Another aspect of the book is its sociological approach towards the holiday. Examples include the role of family hospitality and cuisine in Christmas festivities and the holiday's shift towards being family-oriented, as well as the evolution of commonplace trends like gifting and Christmas trees and relatively newer traditions like Christmas cards, holiday tipping, and wrapping paper. Another area explored is the holiday's corporate impact, such as how department stores sought to economically benefit from the holiday; the growth of companies like F. W. Woolworth Company and Hallmark Cards; and the rise in popularity of modern depictions of Santa Claus due to The Coca-Cola Company's 1930s depictions of Santa. Additionally, it discusses Christmas-related mass media such as Christmas carols, music jingles, films, and theatrical performances, as well as the international exchange of Christmas traditions and the objects involved.

==Release and reception==
Christmas: A Biography was released from Picador on 19 October 2017. An American edition was released from Thomas Dunne Books on 24 October. A year later, on 1 November 2018, Picador released an edition with a new title, Christmas: A History. Later that month, on 13 November, a Japanese-language translation by Harumi Itō, Christmas no Rekishi: Shukusai Tanjō no Nazo o Toku (クリスマスの歴史 : 祝祭誕生の謎を解く) was released from Hara Shobo.

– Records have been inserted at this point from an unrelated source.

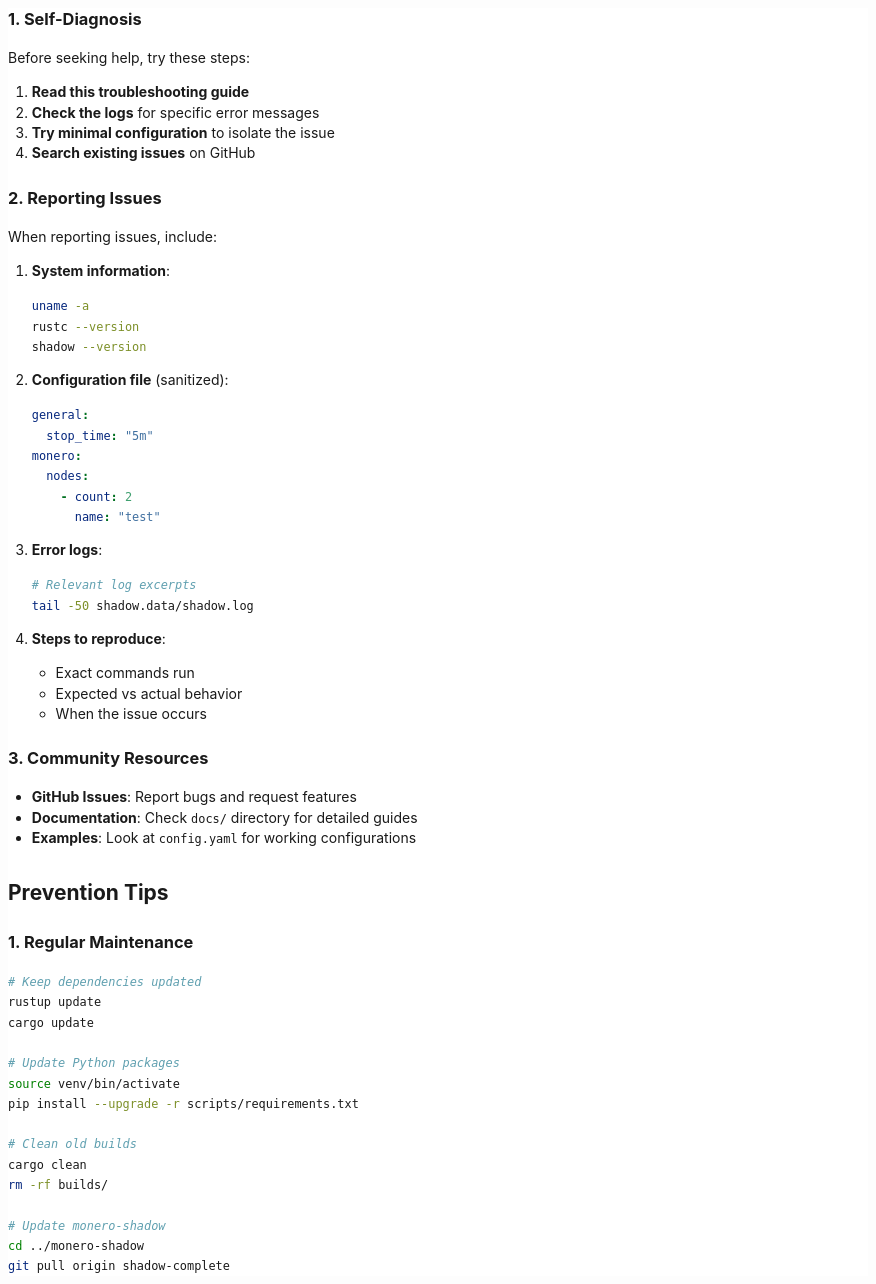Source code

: ### 1. Self-Diagnosis

Before seeking help, try these steps:
1. **Read this troubleshooting guide**
2. **Check the logs** for specific error messages
3. **Try minimal configuration** to isolate the issue
4. **Search existing issues** on GitHub

### 2. Reporting Issues

When reporting issues, include:
1. **System information**:
   ```bash
   uname -a
   rustc --version
   shadow --version
   ```

2. **Configuration file** (sanitized):
   ```yaml
   general:
     stop_time: "5m"
   monero:
     nodes:
       - count: 2
         name: "test"
   ```

3. **Error logs**:
   ```bash
   # Relevant log excerpts
   tail -50 shadow.data/shadow.log
   ```

4. **Steps to reproduce**:
   - Exact commands run
   - Expected vs actual behavior
   - When the issue occurs

### 3. Community Resources

- **GitHub Issues**: Report bugs and request features
- **Documentation**: Check `docs/` directory for detailed guides
- **Examples**: Look at `config.yaml` for working configurations

## Prevention Tips

### 1. Regular Maintenance

```bash
# Keep dependencies updated
rustup update
cargo update

# Update Python packages
source venv/bin/activate
pip install --upgrade -r scripts/requirements.txt

# Clean old builds
cargo clean
rm -rf builds/

# Update monero-shadow
cd ../monero-shadow
git pull origin shadow-complete

```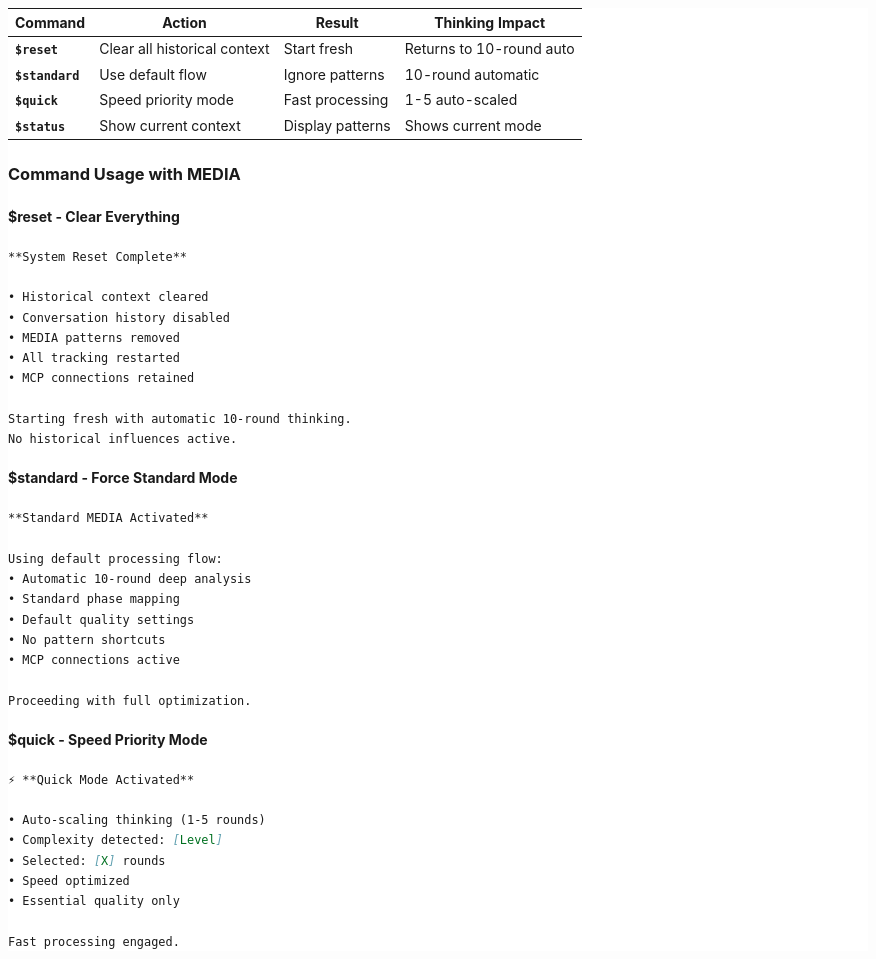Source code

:| Command | Action | Result | Thinking Impact |
|---------|--------|--------|-----------------|
| **`$reset`** | Clear all historical context | Start fresh | Returns to 10-round auto |
| **`$standard`** | Use default flow | Ignore patterns | 10-round automatic |
| **`$quick`** | Speed priority mode | Fast processing | 1-5 auto-scaled |
| **`$status`** | Show current context | Display patterns | Shows current mode |

### Command Usage with MEDIA

#### $reset - Clear Everything
```markdown
**System Reset Complete**

• Historical context cleared
• Conversation history disabled
• MEDIA patterns removed
• All tracking restarted
• MCP connections retained

Starting fresh with automatic 10-round thinking.
No historical influences active.
```

#### $standard - Force Standard Mode
```markdown
**Standard MEDIA Activated**

Using default processing flow:
• Automatic 10-round deep analysis
• Standard phase mapping
• Default quality settings
• No pattern shortcuts
• MCP connections active

Proceeding with full optimization.
```

#### $quick - Speed Priority Mode
```markdown
⚡ **Quick Mode Activated**

• Auto-scaling thinking (1-5 rounds)
• Complexity detected: [Level]
• Selected: [X] rounds
• Speed optimized
• Essential quality only

Fast processing engaged.
```
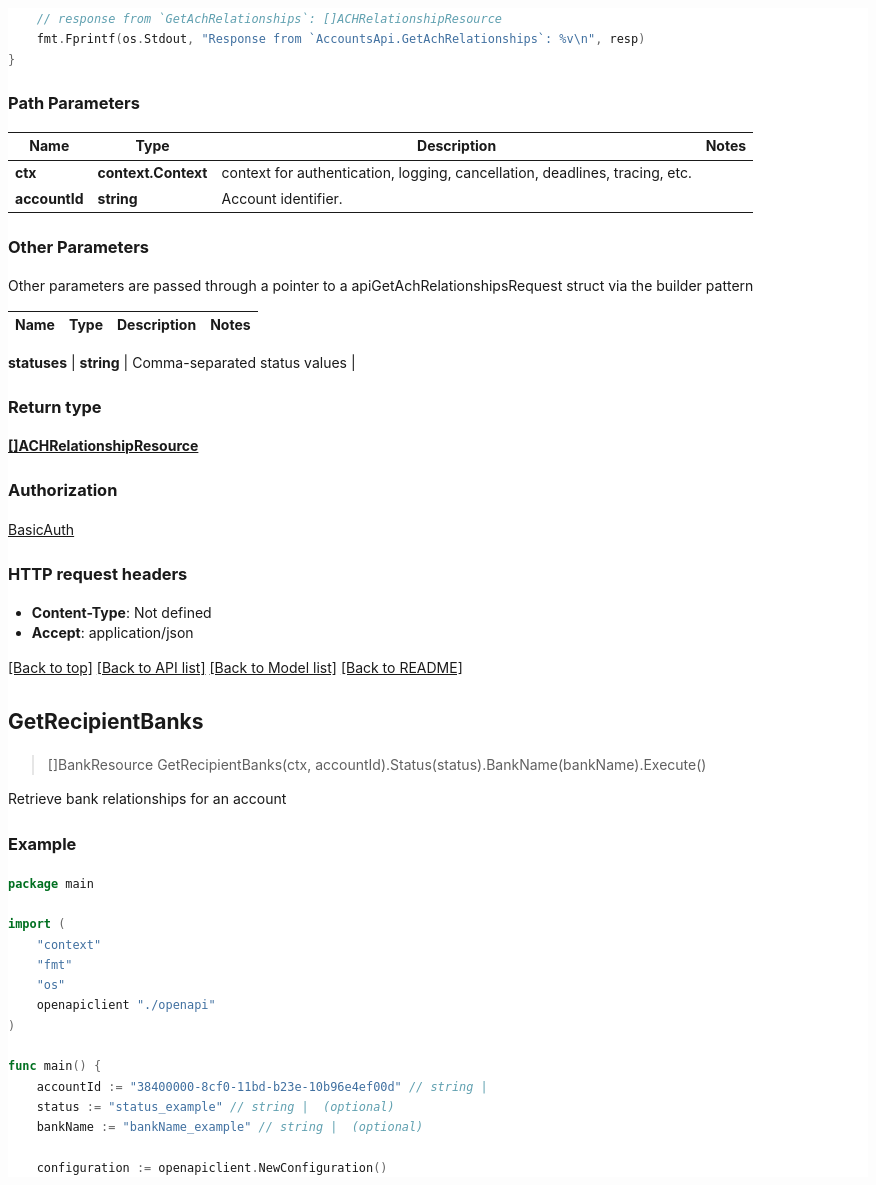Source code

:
 ```go
    // response from `GetAchRelationships`: []ACHRelationshipResource
    fmt.Fprintf(os.Stdout, "Response from `AccountsApi.GetAchRelationships`: %v\n", resp)
}
```

### Path Parameters


Name | Type | Description  | Notes
------------- | ------------- | ------------- | -------------
**ctx** | **context.Context** | context for authentication, logging, cancellation, deadlines, tracing, etc.
**accountId** | **string** | Account identifier. | 

### Other Parameters

Other parameters are passed through a pointer to a apiGetAchRelationshipsRequest struct via the builder pattern


Name | Type | Description  | Notes
------------- | ------------- | ------------- | -------------

 **statuses** | **string** | Comma-separated status values | 

### Return type

[**[]ACHRelationshipResource**](ACHRelationshipResource.md)

### Authorization

[BasicAuth](../README.md#BasicAuth)

### HTTP request headers

- **Content-Type**: Not defined
- **Accept**: application/json

[[Back to top]](#) [[Back to API list]](../README.md#documentation-for-api-endpoints)
[[Back to Model list]](../README.md#documentation-for-models)
[[Back to README]](../README.md)


## GetRecipientBanks

> []BankResource GetRecipientBanks(ctx, accountId).Status(status).BankName(bankName).Execute()

Retrieve bank relationships for an account

### Example

```go
package main

import (
    "context"
    "fmt"
    "os"
    openapiclient "./openapi"
)

func main() {
    accountId := "38400000-8cf0-11bd-b23e-10b96e4ef00d" // string | 
    status := "status_example" // string |  (optional)
    bankName := "bankName_example" // string |  (optional)

    configuration := openapiclient.NewConfiguration()
```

Amy Bloom of The New York Times Book Review and Lucy Hughes-Hallett of The Guardian praised the book for its broader coverage. (Note: The relevant quote is that "Flanders has unearthed all sorts of interesting facts, none of them dull, the tower of them a bit overwhelming.") (Note: Hughes-Hallett said that the book "covers every aspect of Christmas") The Economist said that she "unwraps the holiday's history with the excitement and curiosity of a child opening gifts", and Malcolm Forbes of the Minnesota Star Tribune said that anyone who reads the book "comes away with a better understanding of, and even deeper appreciation for, this magical time of the year". Joan Curbow of The Booklist called it "well-researched", and Helen Davies of The Sunday Times commended the fact that the book has "more footnotes [...] than there are presents under a Rockefeller Christmas tree".

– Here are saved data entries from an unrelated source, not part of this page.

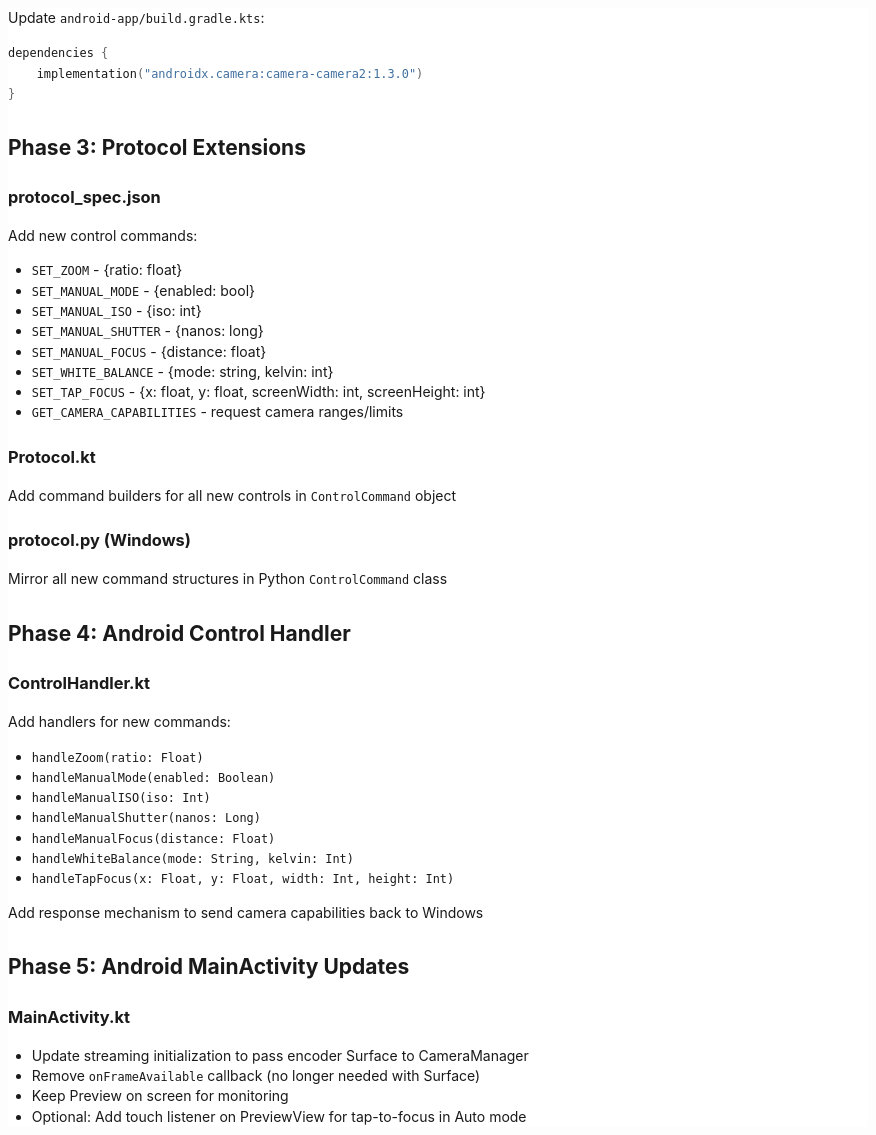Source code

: Update `android-app/build.gradle.kts`:

```kotlin
dependencies {
    implementation("androidx.camera:camera-camera2:1.3.0")
}
```

## Phase 3: Protocol Extensions

### protocol_spec.json

Add new control commands:

- `SET_ZOOM` - {ratio: float}
- `SET_MANUAL_MODE` - {enabled: bool}
- `SET_MANUAL_ISO` - {iso: int}
- `SET_MANUAL_SHUTTER` - {nanos: long}
- `SET_MANUAL_FOCUS` - {distance: float}
- `SET_WHITE_BALANCE` - {mode: string, kelvin: int}
- `SET_TAP_FOCUS` - {x: float, y: float, screenWidth: int, screenHeight: int}
- `GET_CAMERA_CAPABILITIES` - request camera ranges/limits

### Protocol.kt

Add command builders for all new controls in `ControlCommand` object

### protocol.py (Windows)

Mirror all new command structures in Python `ControlCommand` class

## Phase 4: Android Control Handler

### ControlHandler.kt

Add handlers for new commands:

- `handleZoom(ratio: Float)`
- `handleManualMode(enabled: Boolean)`
- `handleManualISO(iso: Int)`
- `handleManualShutter(nanos: Long)`
- `handleManualFocus(distance: Float)`
- `handleWhiteBalance(mode: String, kelvin: Int)`
- `handleTapFocus(x: Float, y: Float, width: Int, height: Int)`

Add response mechanism to send camera capabilities back to Windows

## Phase 5: Android MainActivity Updates

### MainActivity.kt

- Update streaming initialization to pass encoder Surface to CameraManager
- Remove `onFrameAvailable` callback (no longer needed with Surface)
- Keep Preview on screen for monitoring
- Optional: Add touch listener on PreviewView for tap-to-focus in Auto mode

In addition to content and quality, the book also received praise for its potential impact on Christmas. Hugh Macdonald of The Herald commended the book for expanding on the meaning of Christmas despite its factual nature, as did Publishers Weekly, (Note: Macdonald says that the book "honours facts but exults in a realisation that there is another dimension to the phenomenon of Christmas") (Note: The relevant quote is: "Although Flanders' voice sometimes disappears amid the cascade of facts, her well-structured argument lays to rest the idea that the celebration of Christmas is solely religious") and Forbes said that it "manages to be not only a timely history of the festive season but also an overdue re-evaluation of some of the common assumptions about it". The Lancashire Evening Post described it as "the fascinating story of the festive season", and Kathleen Manning of U.S. Catholic praised it as "body armor when the war on Christmas shrapnel sprays".

Davies criticised the book for being too Eurocentric and Americentric and, citing the failure to explore the measurable rise in domestic violence and divorce during the Christmas holidays or the "humbugs who have vented their spleen over the festive season", being "a little rose-tinted". Furthermore, Hughes-Hallett called the book a departure from Flanders' analytical approach in her previous work, The Making of Home, describing it as "more of a catalogue of colourful information, as much of a ragbag of cultural references as Christmas itself, and as surprising an assortment of items as any you might find heaped up under a tree".